One of the problems we work on in the electron microscopy team at the Crick is studying a structure in the cell called the nuclear envelope. This is the double membrane that surrounds the nucleus, where the cell’s DNA is stored. We need to pick out exactly where the nuclear envelope is in our images of cells, a process known as ‘segmentation’.
Attempts to automate this type of process, particularly in electron microscopy, usually have modest results. The widely used gold standard method is for an expert to sit at a powerful computer workstation and use a touchscreen to manually trace lines around the objects. Lucy Collinson (head of our team) sometimes refers to it as “advanced colouring in”! This method produces the best results, but is extremely slow.
The age of big data
Analysing single images is hard enough, but recent advances in electron microscopy mean that we can acquire huge series of images automatically. We take an image of the surface of the sample and then use a tool similar to a tiny specialised bacon slicer to remove a very thin layer from the surface.
By removing slices and imaging the sample and repeating the process, we can build a stack of images showing the 3D structure of the sample.
We can take slices that are a few nanometres thick, so we might need thousands of slices to image just one cell.

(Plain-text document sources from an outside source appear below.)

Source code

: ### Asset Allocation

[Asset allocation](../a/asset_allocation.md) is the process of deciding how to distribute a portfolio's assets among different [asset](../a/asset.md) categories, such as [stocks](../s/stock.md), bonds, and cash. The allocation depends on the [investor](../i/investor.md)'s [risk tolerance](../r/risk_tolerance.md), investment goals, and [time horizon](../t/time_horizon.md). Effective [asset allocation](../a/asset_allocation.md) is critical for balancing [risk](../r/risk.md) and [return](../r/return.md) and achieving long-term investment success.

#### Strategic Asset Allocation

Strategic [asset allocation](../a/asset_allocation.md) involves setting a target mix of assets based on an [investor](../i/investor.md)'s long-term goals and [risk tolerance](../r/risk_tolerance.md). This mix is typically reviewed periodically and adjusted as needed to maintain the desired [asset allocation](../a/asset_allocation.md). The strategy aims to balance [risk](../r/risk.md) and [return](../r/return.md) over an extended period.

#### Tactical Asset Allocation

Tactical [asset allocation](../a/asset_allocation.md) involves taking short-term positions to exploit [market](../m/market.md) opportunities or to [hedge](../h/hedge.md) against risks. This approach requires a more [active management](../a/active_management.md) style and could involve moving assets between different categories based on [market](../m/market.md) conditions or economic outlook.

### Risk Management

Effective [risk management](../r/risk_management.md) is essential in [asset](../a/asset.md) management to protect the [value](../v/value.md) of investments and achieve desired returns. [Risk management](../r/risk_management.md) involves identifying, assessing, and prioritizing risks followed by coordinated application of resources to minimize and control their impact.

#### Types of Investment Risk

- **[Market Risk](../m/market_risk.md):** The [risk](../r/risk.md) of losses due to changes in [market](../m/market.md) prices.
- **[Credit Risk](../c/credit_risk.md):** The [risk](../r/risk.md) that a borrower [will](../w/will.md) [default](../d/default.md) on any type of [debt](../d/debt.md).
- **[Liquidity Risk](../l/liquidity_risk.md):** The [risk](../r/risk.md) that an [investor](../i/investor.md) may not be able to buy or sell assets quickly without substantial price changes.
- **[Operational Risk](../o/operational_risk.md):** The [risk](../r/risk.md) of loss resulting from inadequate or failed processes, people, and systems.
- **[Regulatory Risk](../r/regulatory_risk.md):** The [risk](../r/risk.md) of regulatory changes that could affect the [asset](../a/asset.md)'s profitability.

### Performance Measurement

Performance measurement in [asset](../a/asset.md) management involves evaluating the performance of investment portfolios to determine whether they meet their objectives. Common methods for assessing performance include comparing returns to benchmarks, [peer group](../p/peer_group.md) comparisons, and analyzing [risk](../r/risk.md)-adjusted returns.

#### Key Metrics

This generates huge amounts of data - it is now routine to capture a terabyte or more of images per day on a single microscope.
To keep science moving, it’s critical to analyse the images in a reasonable amount of time to interpret the data and make new discoveries. A single expert manually ‘colouring in’ could never keep up.
A big hope for the future of biology is that we will be able to train computers to perform some of this analysis for us. But to do this, current machine learning methods require huge amounts of ‘training data’ that has already been manually analysed by an expert.
The big problem with this is that even relatively simple tasks require enormous amounts of this pre-analysed training data. And that’s where the public come in.
The power of the crowd
Many image comprehension tasks fall into a class of ‘human-easy, computer-hard’ problems which makes them ideal for citizen science. One early example of crowd-sourced image analysis is Galaxy Zoo.
Astronomers face similar problems to people working in microscopy, only the images that they automatically collect and need to analyse are at the huge scale of galaxies rather than the tiny scale of cells.
By sharing the images with citizen scientists via the Zooniverse platform, the community is able to answer simple questions about the galaxies in the images and process huge amounts of data.
Etch a Cell
In collaboration with the Zooniverse team, we set up the Etch a Cell project to harness the power of the crowd for our biomedical research. We ask the citizen scientists to segment the nuclear envelope by drawing a line over the image in their web browser.
“But a non-expert can’t possibly be as good as an expert,” is a comment we frequently get, and this is true! However, there is growing evidence that one expert doesn’t necessarily agree with the next – or even with themselves – if they perform the same task at a later date.
In tasks like this that involve subjective decisions such as where to draw a line, it is more scientifically robust to take many people’s lines and combine them. This is exactly what we do with our images, getting several citizen scientists to segment each slice. It gives us statistics about the confidence in each part of the line, which you don’t get with a single expert.
In the future, we hope to use a combination of experts, citizen scientists and machine learning to automatically mine our huge imaging datasets. For example, we could segment every organelle in every cell so the effects of different diseases and conditions can be understood.
The story so far
Etch a Cell has just celebrated its second birthday and we’re hitting milestones. Around 5,500 volunteers have now taken part and completed nearly 120,000 classifications. Beyond Zooniverse itself, our first paper based on the technique and findings is in progress and we’ve even heard about teachers using Etch a Cell in biology lessons. Who knows, maybe it will inspire the next generation of scientists!